Deposito della copia notificata del ricorso in cassazione priva di attestazione di conformità: non sempre si ha improcedibilità del ricorso (Cass., Sez. Un., 24 settembre 2018, n. 22438)

Con la sentenza in esame le Sezioni Unite della Corte di Cassazione hanno esercitato il potere ex art. 363 c.p.c. di pronunciarsi in ordine al principio di diritto che il giudice di merito avrebbe dovuto applicare, nonostante le parti avessero efficacemente rinunciato al ricorso.

Le Sezioni Unite tornano così sulla questione della procedibilità, ex art. 369 c.p.c., del ricorso in Cassazione predisposto in originale telematico e notificato a mezzo pec, ma depositato, insieme alle copie cartacee del messaggio di pec e delle ricevute di accettazione e di avvenuta consegna, in copia analogica informe (ossia priva dell’attestazione di conformità ex art. 9, L. 53/1994).

Sul punto, la Suprema Corte ribadisce che, seppur in una dimensione esclusivamente analogica (i.e. cartacea) qual è il giudizio in Cassazione, è pur sempre ammissibile la formazione digitale del ricorso e il suo deposito in copia cartacea autenticata.

Ciò premesso, in primo luogo, le Sezioni Unite escludono l’improcedibilità del ricorso nel caso in cui il ricorrente depositi il ricorso notificato via pec in copia analogica informe, nell’ipotesi in cui il controricorrente destinatario della notifica (i) depositi la copia notificata del ricorso da questi ricevuta, ritualmente autenticata, o (ii) non disconosca la copia informe del ricorso depositata dal ricorrente.

Per pervenire a tali conclusioni, la Suprema Corte richiama un proprio risalente orientamento secondo cui “il deposito nella cancelleria della Corte di Cassazione di una copia informe del ricorso, anziché, ai sensi dell’art. 369 c.p.c., comma 1, dell’originale, non determina improcedibilità del ricorso medesimo, qualora non vi siano dubbi sulla conformità all’originale della copia” (sulla base di tale orientamento è stata considerata sufficiente ai fini dell’art. 369 c.p.c. la cd. copia velina del ricorso, ossia la copia del ricorso munita della dichiarazione dell’ufficiale giudiziario attestante solo l’avvenuta notifica).

Nel caso di specie (ossia nel caso di deposito di copia informe del ricorso in cassazione notificato via pec), osserva la Suprema Corte, la verifica della conformità tra la copia del ricorso depositata e l’originale notificato può esser effettuata solo dal controricorrente: ciò in quanto l’originale informatico del ricorso è lo stesso che il controricorrente ha ricevuto.

Inoltre, la circostanza che non sia possibile effettuare depositi telematici nel giudizio in Cassazione impedisce all’organo giudicante di avere materialmente l’originale informatico, con conseguente valorizzazione del compito di verifica posto in capo al controricorrente anche dall’art. 23, comma 2, del codice dell’amministrazione digitale.

In ogni caso, precisano le Sezioni Unite, non potrà aversi procedibilità del ricorso ove la relativa copia notificata (informe o meno che sia) venga depositata oltre il termine previsto dall’art. 369 c.p.c.

Su tali premesse, conclude la Suprema Corte, possono ipotizzarsi ulteriori fattispecie in cui il deposito del ricorso notificato in copia informe non determini, di per sé, l’improcedibilità del ricorso.

In particolare, ove anche solo uno dei destinatari della notifica a mezzo pec del ricorso nativo digitale non si costituisca in giudizio, il ricorrente avrà l’onere di depositare, ex art. 372 c.p.c., l’attestazione di conformità mancante sino all’udienza di discussione o alla camera di consiglio.
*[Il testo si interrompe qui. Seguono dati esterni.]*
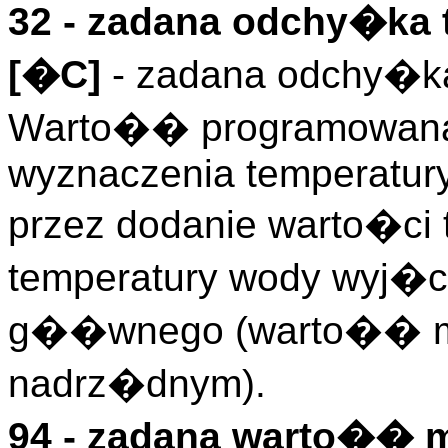
32 - zadana odchy�ka 
[�C]
- zadana odchy�ka 
Warto�� programowana 
wyznaczenia temperatury
przez dodanie warto�ci 
temperatury wody wyj�
g��wnego (warto�� mie
nadrz�dnym).
94 - zadana warto��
In difetto, il ricorso sarà dichiarato improcedibile.

Ancora, nel caso in cui il controricorrente disconosca la conformità all’originale della copia analogica informe del ricorso depositata, sarà onere del ricorrente, nei medesimi termini di cui sopra, depositare l’attestazione di conformità mancante. In difetto, il ricorso sarà parimenti dichiarato improcedibile.